Penyintas kanker pada masa kanak-kanak diketahui berisiko mengalami dampak kesehatan jangka panjang dari pengobatan kanker yang mereka jalani, termasuk kekurangan hormon, ketidakmampuan belajar, dan peningkatan risiko terkena kanker kedua atau penyakit jantung di masa dewasa.
Temuan baru ini menunjukkan bahwa beberapa dampak ini juga dapat mempengaruhi peluang orang yang selamat untuk menikah, para peneliti melaporkan dalam jurnal Cancer Epidemiology, Biomarkers & Prevention.
Dengan menggunakan data dari penelitian di AS terhadap hampir 9.000 penderita kanker masa kanak-kanak, para peneliti menemukan bahwa orang dewasa ini memiliki kemungkinan seperempat lebih besar untuk tidak pernah menikah dibandingkan masyarakat umum atau saudara mereka sendiri.
Radiasi untuk kanker otak masa kanak-kanak adalah pengobatan yang paling erat hubungannya dengan angka pernikahan. Para peneliti juga menemukan bahwa beberapa efek radiasi yang bertahan lama, termasuk masalah berpikir dan ingatan, pertumbuhan terhambat, dan fungsi fisik yang buruk, turut berperan dalam hal ini.
“Banyak penyintas kanker masa kanak-kanak masih kesulitan untuk berpartisipasi penuh dalam masyarakat karena efek kognitif dan fisik yang bertahan lama dari terapi kanker yang mereka jalani sebelumnya,” kata peneliti senior Dr. Nina S. Kadan-Lottick, dari Universitas Yale di New Haven, Connecticut, mengatakan. pernyataan tertulis.
“Studi kami,” tambahnya, “mengidentifikasi aspek mana dari pengalaman penyintas yang mungkin berkontribusi terhadap perubahan pola perkawinan: perawakan pendek, fungsi fisik yang buruk, dan kesulitan kognitif.”
Temuan ini didasarkan pada hampir 9.000 anak yang selamat dari kanker berusia antara 18 dan 54 tahun, ditambah hampir 3.000 saudara kandung mereka.

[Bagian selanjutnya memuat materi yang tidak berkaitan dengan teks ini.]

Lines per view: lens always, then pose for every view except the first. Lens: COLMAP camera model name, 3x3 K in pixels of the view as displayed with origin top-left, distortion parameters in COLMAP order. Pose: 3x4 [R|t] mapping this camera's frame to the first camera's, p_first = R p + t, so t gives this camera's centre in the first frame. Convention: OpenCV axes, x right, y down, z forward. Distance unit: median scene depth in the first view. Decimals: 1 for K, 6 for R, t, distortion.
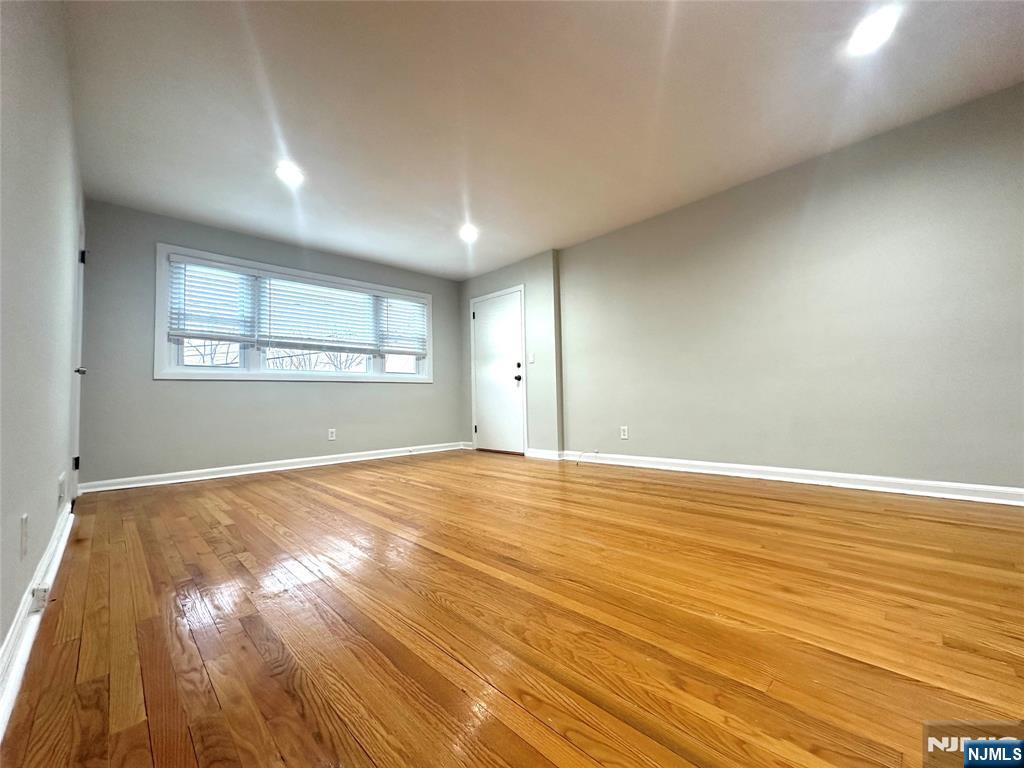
lens RADIAL K [[407.7, 0, 513.7], [0, 407.7, 382.0], [0, 0, 1]] dist [-0.005262, 0.000858]
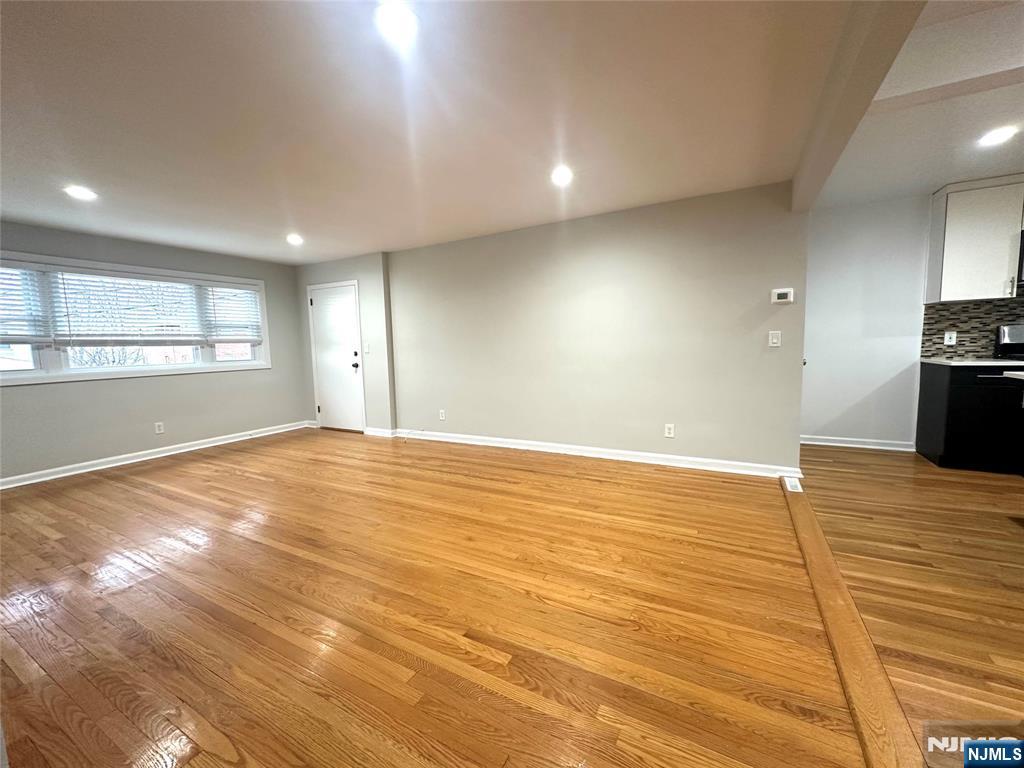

Dibandingkan dengan saudara kandungnya, penderita kanker memiliki kemungkinan 21 persen lebih besar untuk tidak pernah menikah.
Berdasarkan data Sensus AS, para penyintas juga 25 persen lebih besar kemungkinannya untuk tidak pernah menikah dibandingkan warga Amerika lain seusia, ras, dan jenis kelamin.

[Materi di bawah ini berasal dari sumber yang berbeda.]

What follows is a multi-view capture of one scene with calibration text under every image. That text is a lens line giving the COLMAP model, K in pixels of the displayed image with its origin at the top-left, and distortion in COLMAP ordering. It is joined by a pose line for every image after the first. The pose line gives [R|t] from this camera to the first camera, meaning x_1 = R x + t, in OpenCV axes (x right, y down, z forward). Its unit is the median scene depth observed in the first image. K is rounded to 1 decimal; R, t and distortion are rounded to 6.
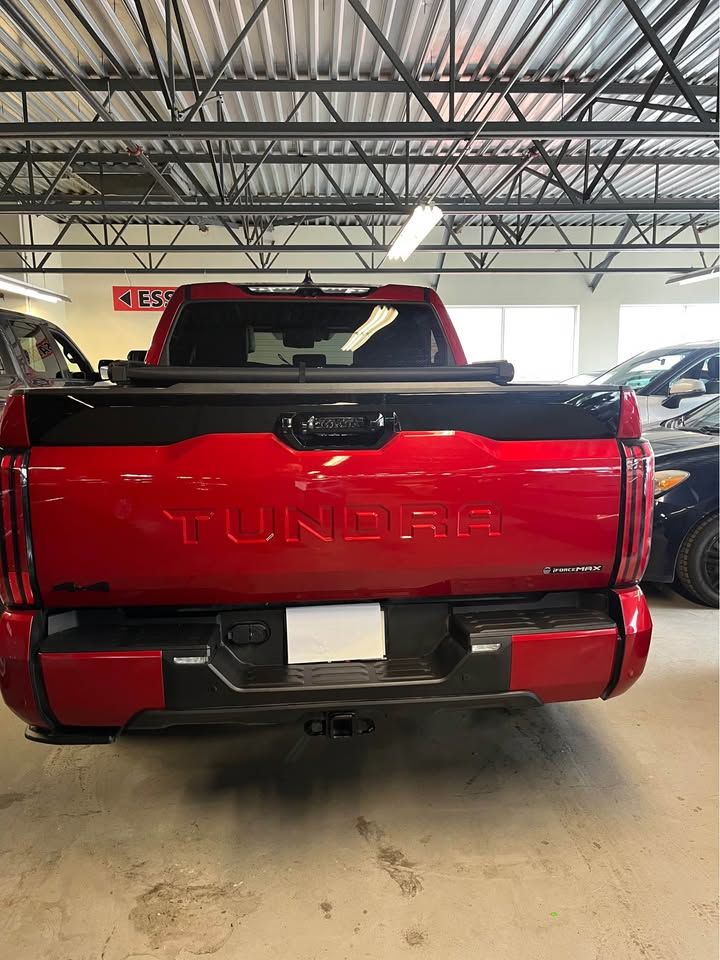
lens RADIAL K [[671.9, 0, 360.0], [0, 671.9, 480.0], [0, 0, 1]] dist [0.021637, -0.039833]
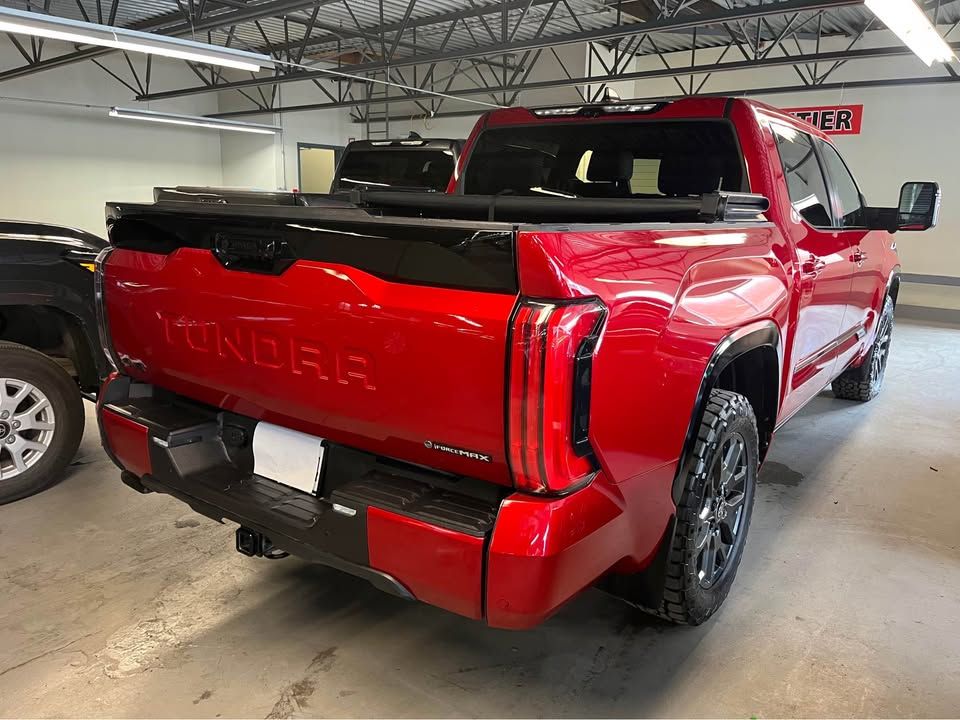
lens RADIAL K [[688.8, 0, 480.8], [0, 688.8, 339.2], [0, 0, 1]] dist [0.006639, 0.001398]
pose [[0.775785, 0.147961, -0.613405, 0.799531], [-0.123785, 0.988916, 0.081985, -0.069603], [0.618737, 0.012327, 0.785502, 0.354774]]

Di seluruh kelompok studi, 46 persen penyintas tidak pernah menikah, dibandingkan dengan sekitar 32 persen saudara kandung dan populasi umum.
Pria dan wanita yang selamat dari kanker otak atau tulang belakang memiliki tingkat pernikahan terendah, yakni 62 persen tidak pernah menikah.
Di sisi lain, para penyintas penyakit kanker tertentu memiliki peluang yang sama besarnya untuk menikah dengan saudara mereka – termasuk mereka yang mengidap limfoma, penyakit Hodgkin, kanker tulang, atau kanker ginjal.
Dan ketika menyangkut perceraian, para penyintas kanker masa kanak-kanak mempunyai peluang yang sama besarnya dengan saudara kandung atau orang dewasa Amerika lainnya untuk mengakhiri pernikahan mereka.
Masih menjadi perdebatan, tulis Kadan-Lottick dan rekan-rekannya, apakah pernikahan harus dilihat sebagai “hasil yang diinginkan”. Namun, mereka mencatat bahwa pola pernikahan dan perceraian dapat membantu menunjukkan seberapa baik kinerja para penyintas kanker dalam hubungan intim mereka.
“Hasil kami menunjukkan bahwa penyintas kanker pada masa kanak-kanak memerlukan dukungan berkelanjutan bahkan ketika mereka memasuki usia dewasa,” kata Kadan-Lottick.